When a young woman asked if his divisive rhetoric undercuts his ability to bring people together, Trump sounded defensive. “I went to Ivy League schools,” he said. “I know what’s divisive and what’s not divisive…I don’t want to be politically correct…I’m going to have to be who I am.”

Trump is clearly trying to modulate himself, promising at one point to be “less divisive” as the field gets smaller, but his instincts get the best of him. You can see him scanning the room for advantage, and he’s as skilled with the art of the insult as he is with the art of the deal.

He was one of five Republicans who appeared onstage (the others were Lindsey Graham, Chris Christie, George Pataki, and John Kasich), and three Democrats (Martin O’Malley, Bernie Sanders, and Jim Webb) who participated by video as they prepared for Tuesday’s debate in Las Vegas. Sanders didn’t take questions and delivered his now familiar stump speech. An open mic heard over C-SPAN picked up an audience member complaining, “I waited all this time for that?”

The No Labels crowd was older and very white, which is typical of New Hampshire, and with a high percentage of undeclared voters as a condition of attending, it was fertile territory for candidates.
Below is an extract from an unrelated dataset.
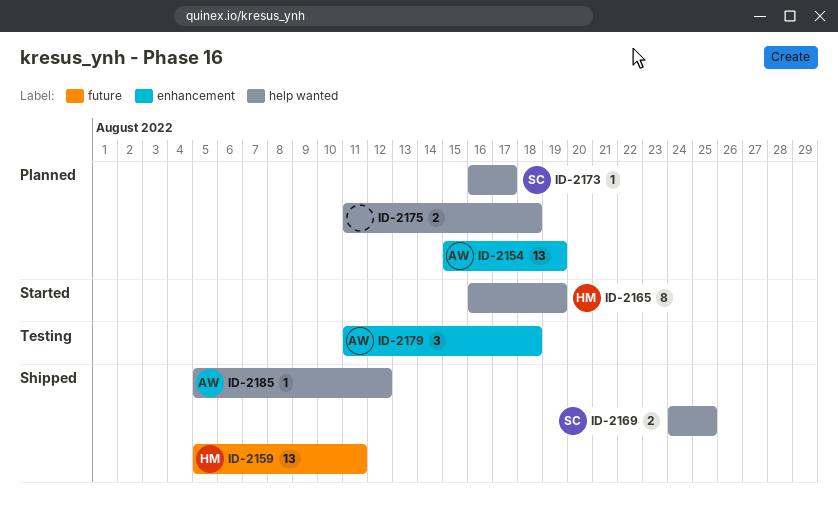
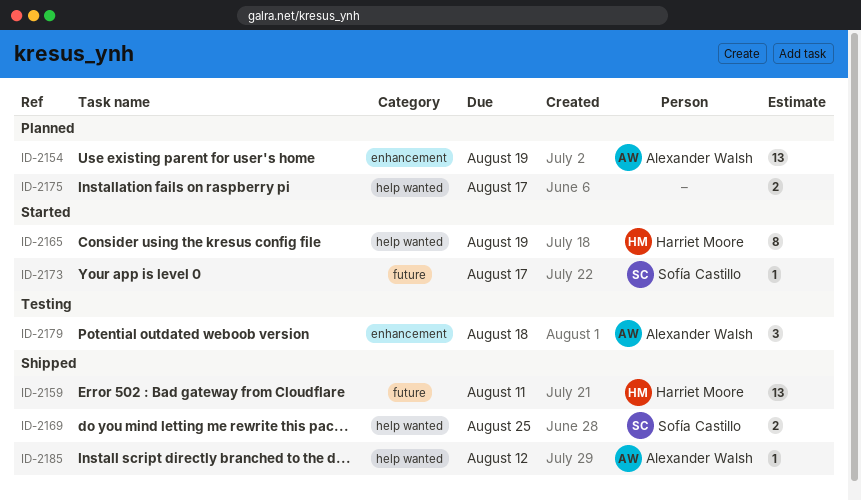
ID-2173, status: Planned -> Started
ID-2173, label: help wanted -> future
ID-2175, due: Aug 18 -> Aug 17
Christie did very well, dispensing with an opening statement and just taking questions. He came across as very direct, fudging only on one question, whether he supported full voting rights for the District of Columbia. He told the voter to ask him again next week, after he’s studied the issue. Christie is betting his candidacy on New Hampshire and is virtually living there.

New Hampshire is for the New Jersey governor what it was for John McCain in ’08, the launch or the end of his presidential campaign. No one since the modern primary system was adopted in 1972 has won the nomination without coming in at least second in New Hampshire. After a day of speeches, the voters in the hall weren’t any closer to embracing any one candidate than the politicians in Washington were in sorting out the tumult on Capitol Hill. An informal poll taken by No Labels asked the 1,500 attendees if they were satisfied with the field. Only half said yes.